For the data below, please report each line where the word "Page" is found.

• _SUPPLIED MATERIAL_
▶
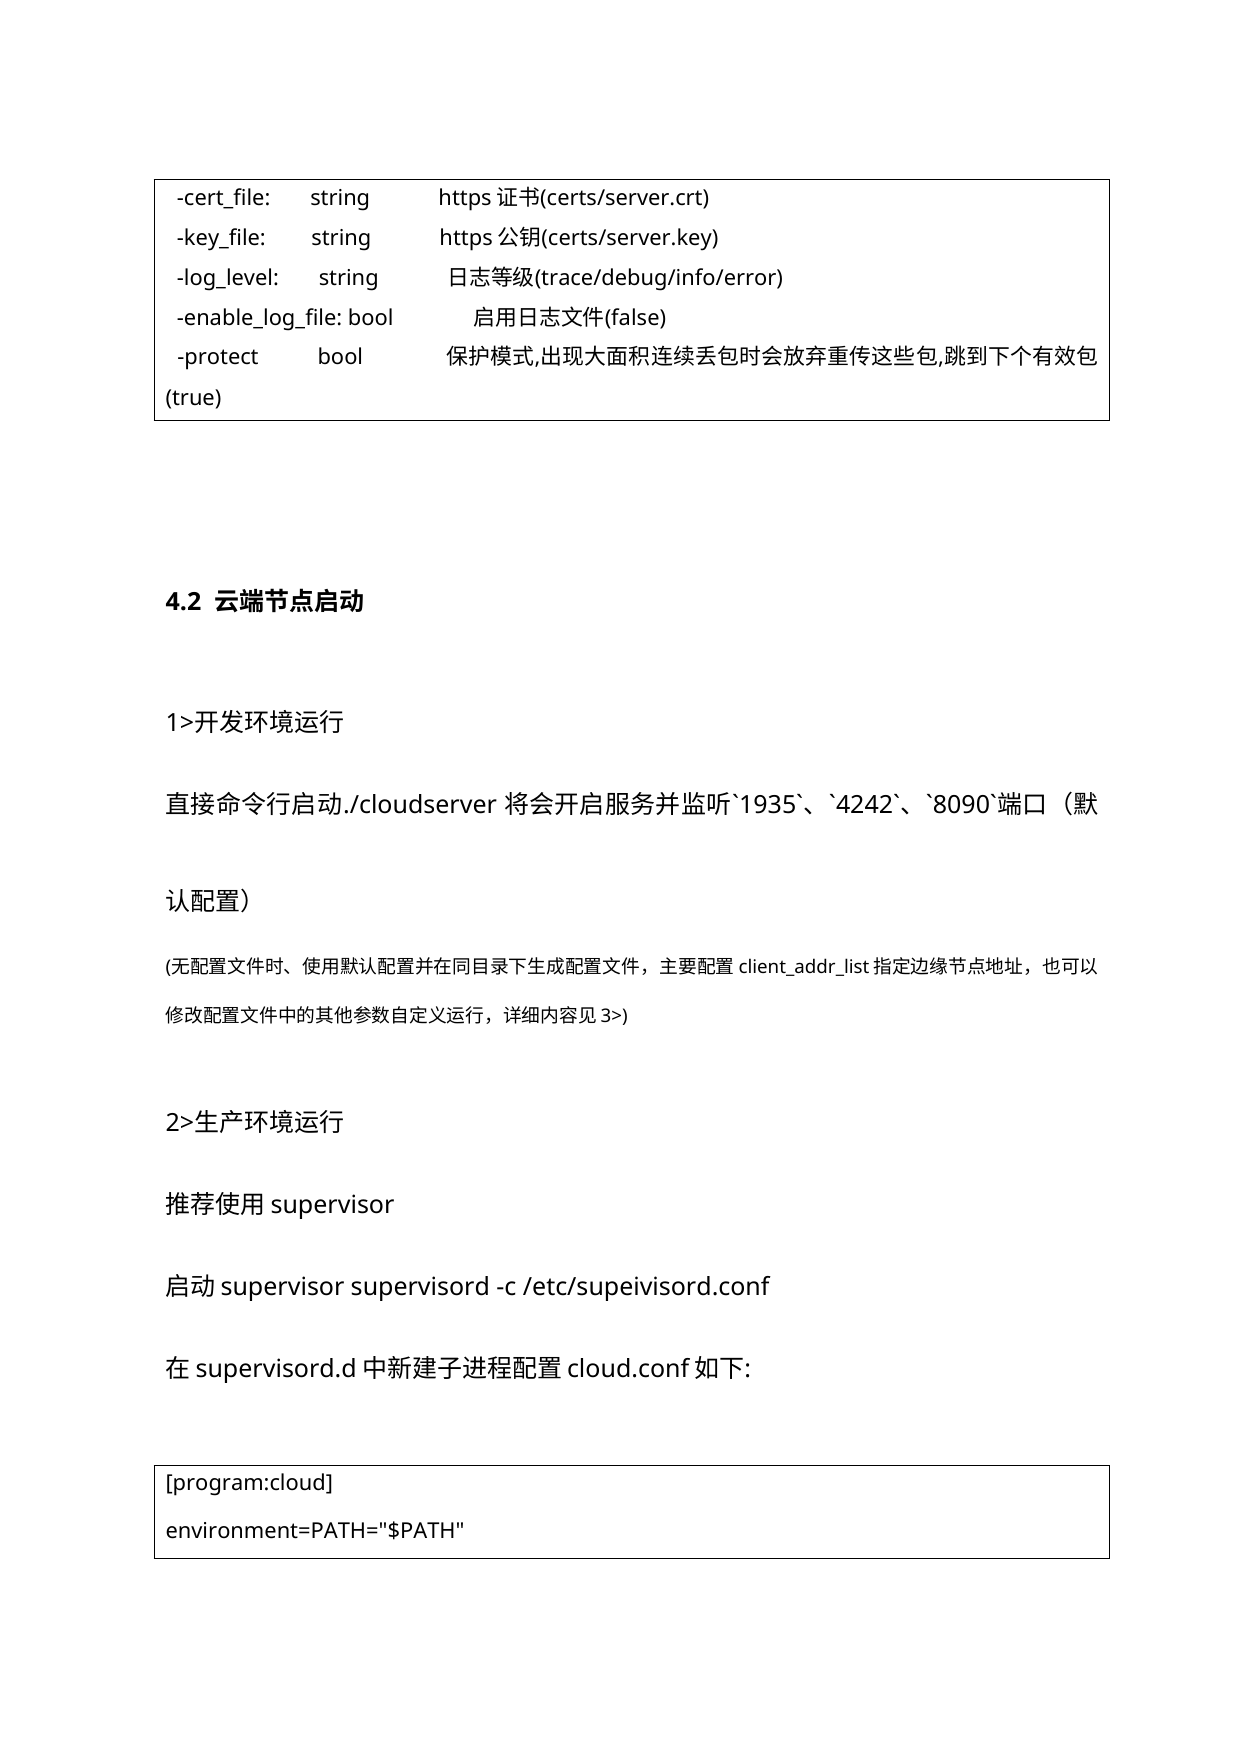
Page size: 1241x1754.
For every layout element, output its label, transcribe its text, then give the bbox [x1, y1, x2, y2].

list 开发环境运行 [165, 689, 1098, 754]
subtitle 云端节点启动 [165, 568, 1098, 633]
list 启动supervisor supervisord -c /etc/supeivisord.conf [165, 1253, 1098, 1318]
list 在supervisord.d中新建子进程配置cloud.conf如下: [165, 1336, 1098, 1401]
list 生产环境运行 [165, 1089, 1098, 1154]
list 推荐使用supervisor [165, 1172, 1098, 1237]
list (无配置文件时、使用默认配置并在同目录下生成配置文件，主要配置client_addr_list指定边缘节点地址，也可以修改配置文件中的其他参数自定义运行，详细内容见3>) [165, 950, 1098, 1032]
list 直接命令行启动./cloudserver 将会开启服务并监听`1935`、`4242`、`8090`端口（默认配置） [165, 771, 1098, 933]
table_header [155, 1466, 1109, 1558]
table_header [155, 180, 1109, 420]
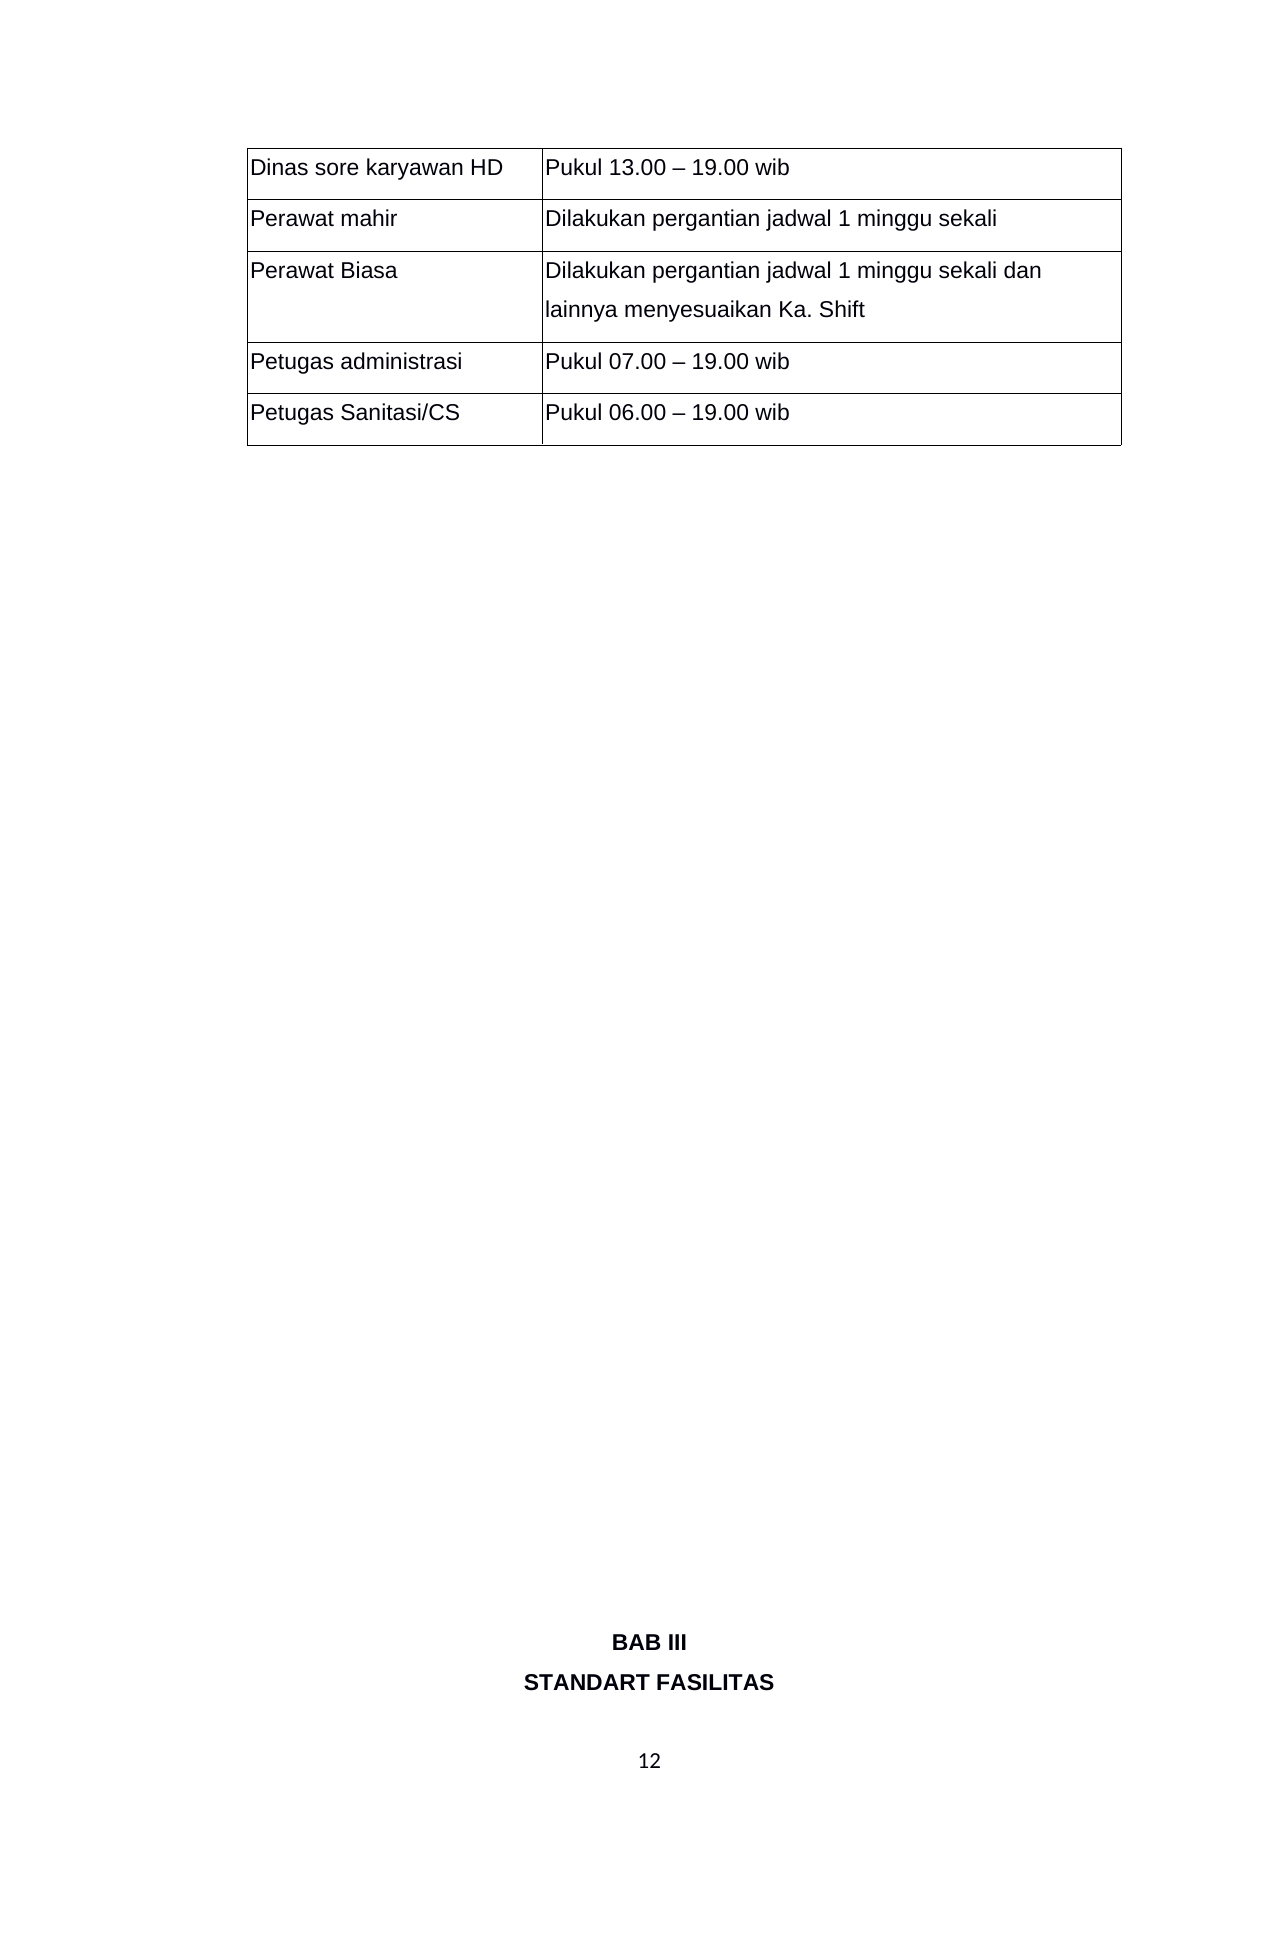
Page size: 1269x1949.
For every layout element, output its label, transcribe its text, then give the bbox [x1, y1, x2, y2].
◀
• _SOLUTION_
Page size: 1241x1754.
Page size: 1269x1949.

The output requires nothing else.